[Extracted page text data]
>>>

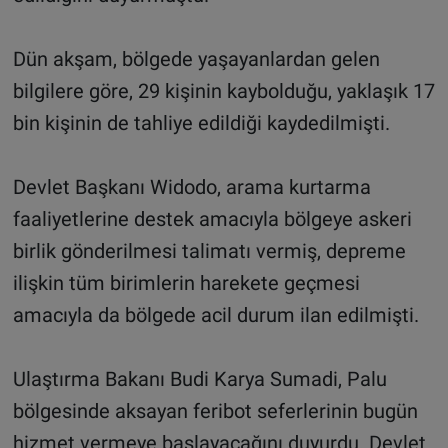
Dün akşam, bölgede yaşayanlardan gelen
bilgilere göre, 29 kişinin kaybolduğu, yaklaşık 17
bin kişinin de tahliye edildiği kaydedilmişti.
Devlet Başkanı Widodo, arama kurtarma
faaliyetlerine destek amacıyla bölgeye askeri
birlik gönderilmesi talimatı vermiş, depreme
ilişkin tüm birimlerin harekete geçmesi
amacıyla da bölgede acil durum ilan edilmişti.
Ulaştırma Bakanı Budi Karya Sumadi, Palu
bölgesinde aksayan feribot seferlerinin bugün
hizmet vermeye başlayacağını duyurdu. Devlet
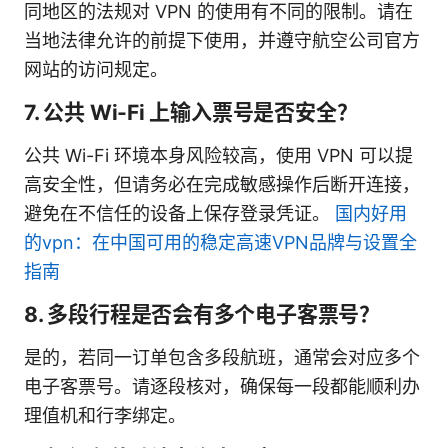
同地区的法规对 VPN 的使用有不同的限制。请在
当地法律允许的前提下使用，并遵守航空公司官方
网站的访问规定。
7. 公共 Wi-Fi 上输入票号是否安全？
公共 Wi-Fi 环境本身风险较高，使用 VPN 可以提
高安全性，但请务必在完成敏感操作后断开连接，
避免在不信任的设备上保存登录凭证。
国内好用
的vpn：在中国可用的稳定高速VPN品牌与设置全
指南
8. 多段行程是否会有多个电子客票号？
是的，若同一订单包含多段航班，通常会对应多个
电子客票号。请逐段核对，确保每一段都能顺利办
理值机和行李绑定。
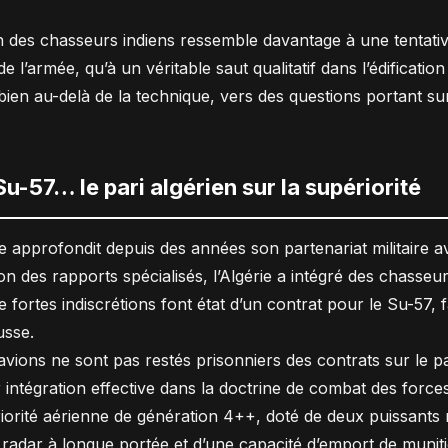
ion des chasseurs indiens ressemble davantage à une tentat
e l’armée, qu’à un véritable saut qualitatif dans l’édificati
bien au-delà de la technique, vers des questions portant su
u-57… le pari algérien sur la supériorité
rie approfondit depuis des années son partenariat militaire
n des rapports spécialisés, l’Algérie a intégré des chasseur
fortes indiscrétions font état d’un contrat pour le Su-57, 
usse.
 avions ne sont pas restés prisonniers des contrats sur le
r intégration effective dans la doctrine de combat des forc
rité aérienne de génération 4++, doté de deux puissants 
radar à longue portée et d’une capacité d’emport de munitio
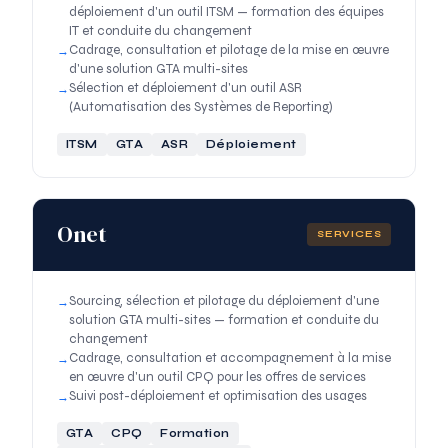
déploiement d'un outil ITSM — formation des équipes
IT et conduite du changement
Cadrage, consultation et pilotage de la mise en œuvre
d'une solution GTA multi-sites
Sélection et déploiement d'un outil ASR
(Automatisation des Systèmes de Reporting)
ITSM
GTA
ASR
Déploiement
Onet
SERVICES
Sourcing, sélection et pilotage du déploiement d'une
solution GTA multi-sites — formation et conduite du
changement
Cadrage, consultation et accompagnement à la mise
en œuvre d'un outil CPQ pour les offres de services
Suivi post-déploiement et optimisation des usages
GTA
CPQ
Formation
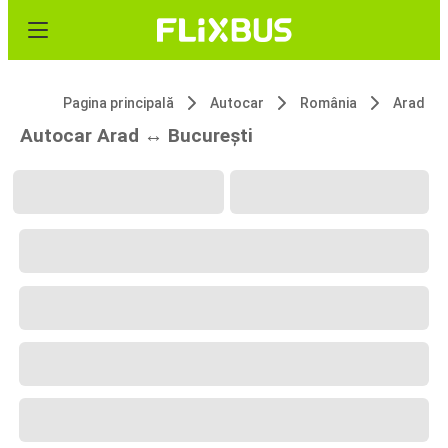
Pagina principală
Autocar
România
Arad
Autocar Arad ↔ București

<<<

• **YOUR ASSIGNMENT**
Go through the lines above and count those with the string "dans". Reply with the count and nothing more.

• **YOUR SOLUTION**
2